Malaysia’s exports surged by 6.2% in February, rebounding strongly from 0.3% in January. The increase was driven by an 8.8% rise in manufacturing output and an impressive 18.1% growth in the electrical and electronics sector. This recovery aligns with an improved Purchasing Managers’ Index, which climbed to 49.7 in February from 48.7 in January, indicating a rebound in demand. Regional trade shifts linked to US tariff policies also contributed to the export momentum.
Headline inflation eased to 1.5%, while core inflation inched up slightly to 1.9% in February. Despite persistent global headwinds, Bank Negara Malaysia held the Overnight Policy Rate steady at 3%. The central bank projected gross domestic product growth of between 4.5% and 5.5% for 2025, underpinned by strong domestic demand, stable employment conditions, and ongoing wage growth.
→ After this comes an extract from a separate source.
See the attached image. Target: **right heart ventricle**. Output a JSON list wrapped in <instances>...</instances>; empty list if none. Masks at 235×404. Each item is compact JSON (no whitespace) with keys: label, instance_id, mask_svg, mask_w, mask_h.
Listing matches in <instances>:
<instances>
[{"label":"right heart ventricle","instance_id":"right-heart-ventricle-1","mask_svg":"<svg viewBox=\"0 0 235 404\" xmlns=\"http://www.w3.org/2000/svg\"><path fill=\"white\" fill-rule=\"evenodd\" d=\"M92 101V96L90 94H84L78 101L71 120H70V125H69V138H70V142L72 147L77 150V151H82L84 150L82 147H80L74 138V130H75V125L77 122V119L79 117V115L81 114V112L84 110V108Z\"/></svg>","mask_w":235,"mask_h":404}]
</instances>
Recent historical data on capital outflows persisted due to global uncertainties. In February, net foreign outflows totalled RM1.7 billion in bonds and RM2.2 billion in equities, as investors became more risk-averse amid escalating geopolitical tensions and trade-related uncertainties. The negative spread between Malaysian Government Securities and US Treasuries continues to favour US assets, although this trend may reverse as US growth expectations moderate. Meanwhile, secondary market activity remained solid but eased slightly from previous highs.